What you will do: Your answer must be an exact copy of the data below.

Stored data entries:

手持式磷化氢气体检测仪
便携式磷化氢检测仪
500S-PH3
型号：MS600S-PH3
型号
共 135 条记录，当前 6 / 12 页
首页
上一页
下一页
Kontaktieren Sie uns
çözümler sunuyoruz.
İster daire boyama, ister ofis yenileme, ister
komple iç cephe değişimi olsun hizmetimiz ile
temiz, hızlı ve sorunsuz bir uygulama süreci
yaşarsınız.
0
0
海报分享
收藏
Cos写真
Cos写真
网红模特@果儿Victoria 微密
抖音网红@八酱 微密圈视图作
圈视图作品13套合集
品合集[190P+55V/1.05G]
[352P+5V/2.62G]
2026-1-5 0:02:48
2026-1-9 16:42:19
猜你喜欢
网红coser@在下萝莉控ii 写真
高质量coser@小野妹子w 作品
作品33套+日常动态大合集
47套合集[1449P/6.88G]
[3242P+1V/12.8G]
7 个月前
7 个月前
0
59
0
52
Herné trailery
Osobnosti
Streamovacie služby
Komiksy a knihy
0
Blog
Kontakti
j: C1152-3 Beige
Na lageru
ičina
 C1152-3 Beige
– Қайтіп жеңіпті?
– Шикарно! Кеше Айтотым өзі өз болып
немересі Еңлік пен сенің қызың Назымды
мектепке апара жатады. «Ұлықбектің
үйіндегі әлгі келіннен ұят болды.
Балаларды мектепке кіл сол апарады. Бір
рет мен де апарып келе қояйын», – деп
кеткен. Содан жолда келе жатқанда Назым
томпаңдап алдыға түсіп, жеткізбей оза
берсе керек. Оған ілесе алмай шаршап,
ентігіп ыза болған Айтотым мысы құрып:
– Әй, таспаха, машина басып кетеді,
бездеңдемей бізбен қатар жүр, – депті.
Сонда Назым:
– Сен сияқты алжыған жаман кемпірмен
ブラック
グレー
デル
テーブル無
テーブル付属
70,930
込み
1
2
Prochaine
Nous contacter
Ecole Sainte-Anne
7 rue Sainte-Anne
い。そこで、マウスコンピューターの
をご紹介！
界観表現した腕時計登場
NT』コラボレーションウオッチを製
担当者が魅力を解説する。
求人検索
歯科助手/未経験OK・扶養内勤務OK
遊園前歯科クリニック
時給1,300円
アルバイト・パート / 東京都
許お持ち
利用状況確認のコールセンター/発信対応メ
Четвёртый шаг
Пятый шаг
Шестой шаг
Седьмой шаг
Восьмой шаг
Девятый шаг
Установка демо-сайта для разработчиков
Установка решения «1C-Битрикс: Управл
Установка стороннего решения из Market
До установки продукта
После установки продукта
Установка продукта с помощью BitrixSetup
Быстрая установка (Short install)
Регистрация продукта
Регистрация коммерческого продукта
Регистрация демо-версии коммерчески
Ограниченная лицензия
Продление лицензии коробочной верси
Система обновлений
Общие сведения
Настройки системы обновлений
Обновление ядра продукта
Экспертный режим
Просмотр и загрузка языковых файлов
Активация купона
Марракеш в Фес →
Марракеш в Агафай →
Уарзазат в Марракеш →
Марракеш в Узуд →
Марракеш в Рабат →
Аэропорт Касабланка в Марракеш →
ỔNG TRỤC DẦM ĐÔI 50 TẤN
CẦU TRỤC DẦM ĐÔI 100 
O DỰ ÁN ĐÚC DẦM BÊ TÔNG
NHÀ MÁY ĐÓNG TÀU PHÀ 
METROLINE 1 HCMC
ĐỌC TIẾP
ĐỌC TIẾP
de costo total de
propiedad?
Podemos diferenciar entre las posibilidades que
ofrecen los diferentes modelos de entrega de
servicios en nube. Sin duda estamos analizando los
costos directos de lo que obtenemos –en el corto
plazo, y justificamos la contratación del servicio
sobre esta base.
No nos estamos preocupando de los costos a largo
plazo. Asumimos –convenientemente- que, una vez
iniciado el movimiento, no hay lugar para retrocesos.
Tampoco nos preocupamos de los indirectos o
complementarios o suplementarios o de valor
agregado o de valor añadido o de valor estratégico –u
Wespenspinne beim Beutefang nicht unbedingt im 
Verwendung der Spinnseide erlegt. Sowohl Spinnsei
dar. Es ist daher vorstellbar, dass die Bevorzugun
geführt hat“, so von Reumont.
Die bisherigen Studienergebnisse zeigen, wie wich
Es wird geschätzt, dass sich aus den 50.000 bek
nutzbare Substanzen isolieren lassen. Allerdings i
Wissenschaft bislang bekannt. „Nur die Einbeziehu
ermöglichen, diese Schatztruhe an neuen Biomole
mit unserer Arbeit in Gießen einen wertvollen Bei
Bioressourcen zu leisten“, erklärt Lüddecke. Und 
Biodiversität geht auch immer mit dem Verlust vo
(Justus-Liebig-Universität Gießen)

Problem solution:
手持式磷化氢气体检测仪
便携式磷化氢检测仪
500S-PH3
型号：MS600S-PH3
型号
共 135 条记录，当前 6 / 12 页
首页
上一页
下一页
Kontaktieren Sie uns
çözümler sunuyoruz.
İster daire boyama, ister ofis yenileme, ister
komple iç cephe değişimi olsun hizmetimiz ile
temiz, hızlı ve sorunsuz bir uygulama süreci
yaşarsınız.
0
0
海报分享
收藏
Cos写真
Cos写真
网红模特@果儿Victoria 微密
抖音网红@八酱 微密圈视图作
圈视图作品13套合集
品合集[190P+55V/1.05G]
[352P+5V/2.62G]
2026-1-5 0:02:48
2026-1-9 16:42:19
猜你喜欢
网红coser@在下萝莉控ii 写真
高质量coser@小野妹子w 作品
作品33套+日常动态大合集
47套合集[1449P/6.88G]
[3242P+1V/12.8G]
7 个月前
7 个月前
0
59
0
52
Herné trailery
Osobnosti
Streamovacie služby
Komiksy a knihy
0
Blog
Kontakti
j: C1152-3 Beige
Na lageru
ičina
 C1152-3 Beige
– Қайтіп жеңіпті?
– Шикарно! Кеше Айтотым өзі өз болып
немересі Еңлік пен сенің қызың Назымды
мектепке апара жатады. «Ұлықбектің
үйіндегі әлгі келіннен ұят болды.
Балаларды мектепке кіл сол апарады. Бір
рет мен де апарып келе қояйын», – деп
кеткен. Содан жолда келе жатқанда Назым
томпаңдап алдыға түсіп, жеткізбей оза
берсе керек. Оған ілесе алмай шаршап,
ентігіп ыза болған Айтотым мысы құрып:
– Әй, таспаха, машина басып кетеді,
бездеңдемей бізбен қатар жүр, – депті.
Сонда Назым:
– Сен сияқты алжыған жаман кемпірмен
ブラック
グレー
デル
テーブル無
テーブル付属
70,930
込み
1
2
Prochaine
Nous contacter
Ecole Sainte-Anne
7 rue Sainte-Anne
い。そこで、マウスコンピューターの
をご紹介！
界観表現した腕時計登場
NT』コラボレーションウオッチを製
担当者が魅力を解説する。
求人検索
歯科助手/未経験OK・扶養内勤務OK
遊園前歯科クリニック
時給1,300円
アルバイト・パート / 東京都
許お持ち
利用状況確認のコールセンター/発信対応メ
Четвёртый шаг
Пятый шаг
Шестой шаг
Седьмой шаг
Восьмой шаг
Девятый шаг
Установка демо-сайта для разработчиков
Установка решения «1C-Битрикс: Управл
Установка стороннего решения из Market
До установки продукта
После установки продукта
Установка продукта с помощью BitrixSetup
Быстрая установка (Short install)
Регистрация продукта
Регистрация коммерческого продукта
Регистрация демо-версии коммерчески
Ограниченная лицензия
Продление лицензии коробочной верси
Система обновлений
Общие сведения
Настройки системы обновлений
Обновление ядра продукта
Экспертный режим
Просмотр и загрузка языковых файлов
Активация купона
Марракеш в Фес →
Марракеш в Агафай →
Уарзазат в Марракеш →
Марракеш в Узуд →
Марракеш в Рабат →
Аэропорт Касабланка в Марракеш →
ỔNG TRỤC DẦM ĐÔI 50 TẤN
CẦU TRỤC DẦM ĐÔI 100 
O DỰ ÁN ĐÚC DẦM BÊ TÔNG
NHÀ MÁY ĐÓNG TÀU PHÀ 
METROLINE 1 HCMC
ĐỌC TIẾP
ĐỌC TIẾP
de costo total de
propiedad?
Podemos diferenciar entre las posibilidades que
ofrecen los diferentes modelos de entrega de
servicios en nube. Sin duda estamos analizando los
costos directos de lo que obtenemos –en el corto
plazo, y justificamos la contratación del servicio
sobre esta base.
No nos estamos preocupando de los costos a largo
plazo. Asumimos –convenientemente- que, una vez
iniciado el movimiento, no hay lugar para retrocesos.
Tampoco nos preocupamos de los indirectos o
complementarios o suplementarios o de valor
agregado o de valor añadido o de valor estratégico –u
Wespenspinne beim Beutefang nicht unbedingt im 
Verwendung der Spinnseide erlegt. Sowohl Spinnsei
dar. Es ist daher vorstellbar, dass die Bevorzugun
geführt hat“, so von Reumont.
Die bisherigen Studienergebnisse zeigen, wie wich
Es wird geschätzt, dass sich aus den 50.000 bek
nutzbare Substanzen isolieren lassen. Allerdings i
Wissenschaft bislang bekannt. „Nur die Einbeziehu
ermöglichen, diese Schatztruhe an neuen Biomole
mit unserer Arbeit in Gießen einen wertvollen Bei
Bioressourcen zu leisten“, erklärt Lüddecke. Und 
Biodiversität geht auch immer mit dem Verlust vo
(Justus-Liebig-Universität Gießen)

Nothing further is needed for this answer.